Et si une extinction de masse avait eu lieu il y a 19 millions d’années? C’est la nouvelle théorie de plusieurs chercheurs mais quelques incertitudes subsistent

Les extinctions massives qui anéantissent de grandes parties de la vie ont remodelé l’histoire de la vie sur notre Terre. On connaissait jusqu’à présent cinq moments (le Big 5) connus comme extinctions massives, dont la plus importante s’est produite il y a 251 millions d’années, lors de la transition entre le Permien et le Trias. Ce que nous pensions être la dernière grande extinction de masse, il y a 65,95 millions d’années, a vu la plupart des dinosaures s’éteindre en un temps relativement très court. Les chercheurs pensent avoir identifié une réinitialisation inconnue à l’échelle planétaire. Elle aurait eu lieu il y a environ 19 millions d’années.

Cette extinction a eu lieu dans les océans du monde entier et a décimé les populations de requins, entre autres. Ils ne se sont toujours pas remis de ces dégâts, suggère un article publié dans le magazine prestigieux Science.

La façon dont les scientifiques ont découvert ce phénomène est en soi une histoire fascinante. La peau d’un requin est constituée de multitudes de petites dents, qui sont inclinées vers l’arrière. Cela donne à la peau l’aspect du papier de verre (pour lequel elle était utilisée dans le passé). Ces écailles fonctionnent comme une armure protectrice et leurs crêtes réduisent également la résistance lorsque les requins nagent. Elles sont microscopiques – à peine la largeur d’un cheveu humain – mais les requins perdent une centaine de ces dents de peau pour chaque dent qu’ils perdent, ce qui les rend courantes dans les archives fossiles. Cette abondance les rend précieuses pour les scientifiques qui cherchent à comprendre le passé.

En 2015, Elizabeth Sibert, océanographe et paléontologue à l’université de Yale, a reçu une boîte de boue dont l’histoire remonte à environ 40 millions d’années. L’argile rougeâtre, extraite de deux carottes de sédiments forées profondément dans le plancher océanique du Pacifique, contenait des dents de poisson, des dents de requin et d’autres microfossiles marins. À l’aide d’un microscope et d’une brosse très fine, Sibert a fouillé les deux sédiments et compté le nombre de fossiles dans des échantillons séparés par plusieurs centaines de milliers d’années.

De 88 à 9 espèces

À mi-chemin de sa collecte de données, elle a remarqué un changement abrupt dans le registre des fossiles. Il y a 19 millions d’années, le rapport entre les dents de requin et les dents de poisson a changé de façon spectaculaire. Les échantillons plus anciens que ces 19 millions d’années contenaient généralement une dent de requin pour cinq dents de poisson (soit un ratio d’environ 20 %), mais les échantillons plus récents présentaient des ratios plus proches de 1 %. Cela signifie que les requins sont soudainement devenus beaucoup moins courants que les poissons, à une époque connue sous le nom du début du Miocène.

Sibert et ses collaborateurs avaient également constaté, dans une étude antérieure utilisant le même ensemble de données, que le nombre de requins avait diminué d’environ 90 % il y a 19 millions d’années.

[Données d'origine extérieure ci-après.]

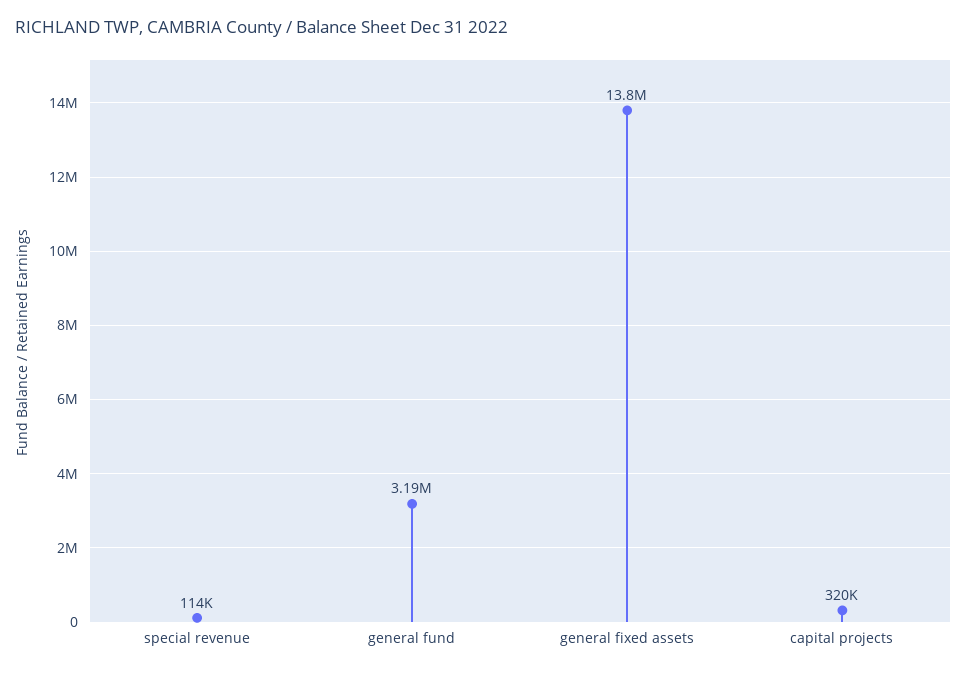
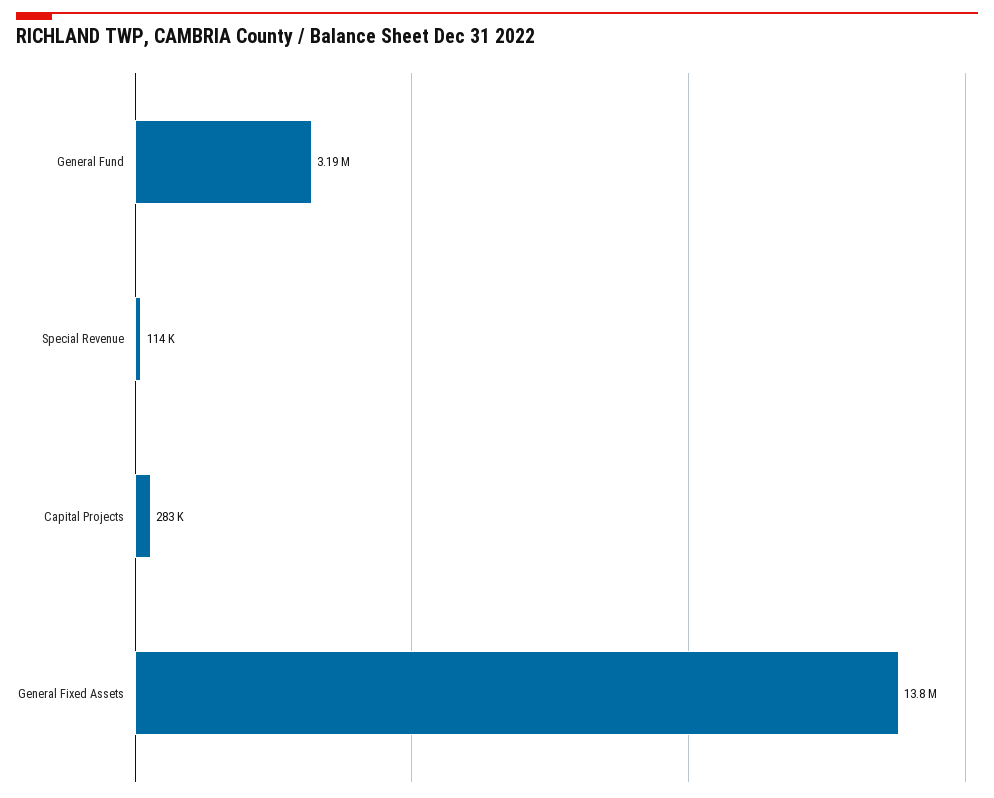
  {
    "special revenue": 114000,
    "general fund": 3190000,
    "general fixed assets": 13800000,
-   "capital projects": 320000
+   "capital projects": 283000
  }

En gros, les requins ont presque complètement disparu et quelque chose de radical a dû forcément se produire. Mais la question se pose toujours de savoir s’il y a eu une véritable extinction ou si les requins ont simplement perdu de leur importance à cette époque. Des recherches plus poussées sur les variations de 1.300 dents de peau ont permis de découvrir 88 espèces de requins différentes, ce qui ne donne évidemment pas une image exacte du nombre d’espèces de requins existant dans le monde à l’époque, mais donne une idée de la diversité. Ce chiffre tombe à 9 espèces à peine il y a environ 19 millions d’années.

Cause

Le déclin de la diversité des requins suggère qu’ils ont pratiquement disparu à cette époque. En fait, cet événement a probablement été encore plus désastreux pour les requins que l’impact d’un astéroïde qui a tué les dinosaures il y a 66 millions d’années. Seule une petite proportion a survécu dans ce monde de post-extinction.

Les effets de cette extinction ont probablement été ressentis dans le monde entier. Les résultats cohérents des deux carottes de sédiments – séparées par des milliers de kilomètres – suggèrent qu’il s’agit véritablement d’un événement mondial. Pour le moment, la cause de cette extinction massive est inconnue. Il n’y a pas eu de changements climatiques significatifs au début du Miocène, et il n’y a aucune preuve d’un impact d’astéroïde à cette époque.

Les requins modernes ont d’ailleurs recommencé à se diversifier dans les 2 à 5 millions d’années qui ont suivi leur extinction, mais ils ne représentent qu’une petite partie de ce que les requins étaient autrefois.